Some days it just seems like there are too many rules. Take a look at this list compiled by Yahoo! Shine’s Piper Weiss on crazy rules set up around pregnancy, baby names, schools and travel. Some seem a bit over the top and more than a few downright unnecessary, but in a world more and more focussed on the individual, it’s not surprising some organizations are trying to herd the cats. Happy reading.

2011: The Year in Kids Bans

·         Baby photos: A Maryland hospital banned baby photos in the first five minutes after a child is delivered. The hospital explained that family photographers were causing risky distractions, though those in opposition to the policy believed it was put in place to avoid malpractice lawsuits.

·         Brown-bag lunches: A Chicago public school banned kids from bringing food from home, forcing them to eat the cafeteria lunches or nothing at all. The school says it’s healthier for kids but not all parents agree. They’re also not in agreement on the price-point, considering home-made leftovers are a lot less money than the daily cafeteria fee.

·         Baggy pants: Schools districts from Florida to Pennsylvania banned students from wearing baggy pants. In Orlando an actual “baggy pants” law suspended students who “exposed underwear or body parts” with a little loose hanging fabric.

·         Babies on planes: When Malaysia Airlines banned babies from some first class flights, the hospitality industry took note.

·         Babies with the name Lucifer: New Zealand courts decided to crack down on parents’ rights, banning the name from the baby books because of it’s satanic association.

·         Kids expressing themselves creatively: It really sucked to be a high school student in Florida this year. By the summer, Lake County’s school district decided to ban “extreme” “unnatural” hair color and “bold” makeup, citing such mainstays of teen culture as causes of class distraction.

·         Teachers-student Facebook friends: Social networking has been a minefield for teachers. In Missouri,
state senators came up with a band-aid solution. Fire any teacher who accepts a student’s friend request on Facebook. They probably shouldn’t retweet anything from a student either, just to be safe.

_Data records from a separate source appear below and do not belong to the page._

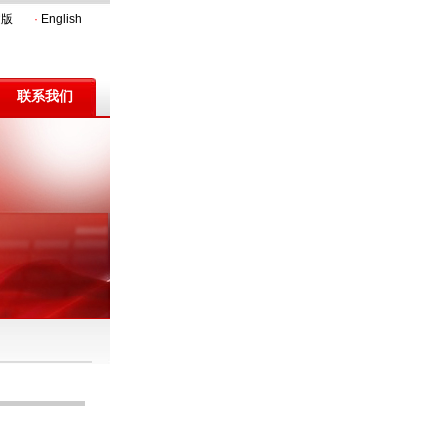
文版
·
English
联系我们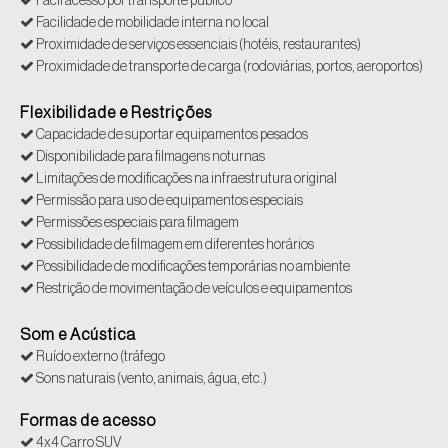
Fácil acesso por transporte público
Facilidade de mobilidade interna no local
Proximidade de serviços essenciais (hotéis, restaurantes)
Proximidade de transporte de carga (rodoviárias, portos, aeroportos)
Sinalização adequada.
Transito Intenso
Flexibilidade e Restrições
Visibilidade e facilidade de localização
Capacidade de suportar equipamentos pesados
Disponibilidade para filmagens noturnas
Limitações de modificações na infraestrutura original
Permissão para uso de equipamentos especiais
Permissões especiais para filmagem
Possibilidade de filmagem em diferentes horários
Possibilidade de modificações temporárias no ambiente
Restrição de movimentação de veículos e equipamentos
Restrição de ruído
Restrições de duração da filmagem
Som e Acústica
Ruído externo (tráfego
Sons naturais (vento, animais, água, etc.)
Formas de acesso
4x4 Carro SUV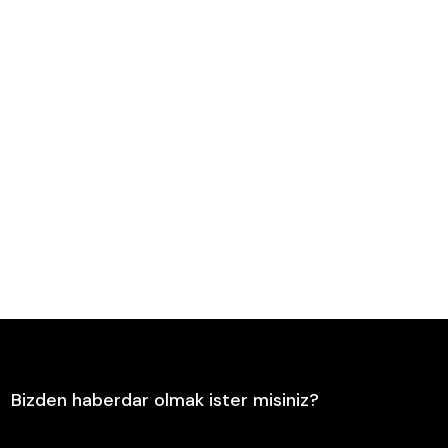
n other sites.
es to this product.
Send
Bizden haberdar olmak ister misiniz?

·         Cheerleader uniforms: At a San Jose high school, cheerleaders are required to buy a micro-mini uniform if they make the squad. But they’re also required to take it off when they go to class, because it’s way too short. Paging the office of mixed messages.

·         Saying ‘bless you’: A teacher said his class got so out of hand with sneeze follow-ups he banned the verbal courtesy from his classroom.

·         Tanning teens: First no fur, now no leather skin. That’s probably a good thing. California passed a law banning the use of tanning beds by anyone under 18.

·         Choosing your birth date: Hospitals in Massachusetts, New York, Arizona, Texas and California ban elective C-sections and inductions before 39 weeks gestation due to serious health risks.

·         Dakota Fanning holding a bottle of perfume: The British Ad Council banned this ad suggesting it’s borderline pedophilia.

·         Skinny jeans: At Brigham Young University-Idaho, students are getting turned away from their exams on the grounds that their jeans are far too form-fitting.

·         Happy meals: In San Francisco, fast food joints can no longer bribe kids with toys. (Unless their parents want to spend an extra 10 cents.)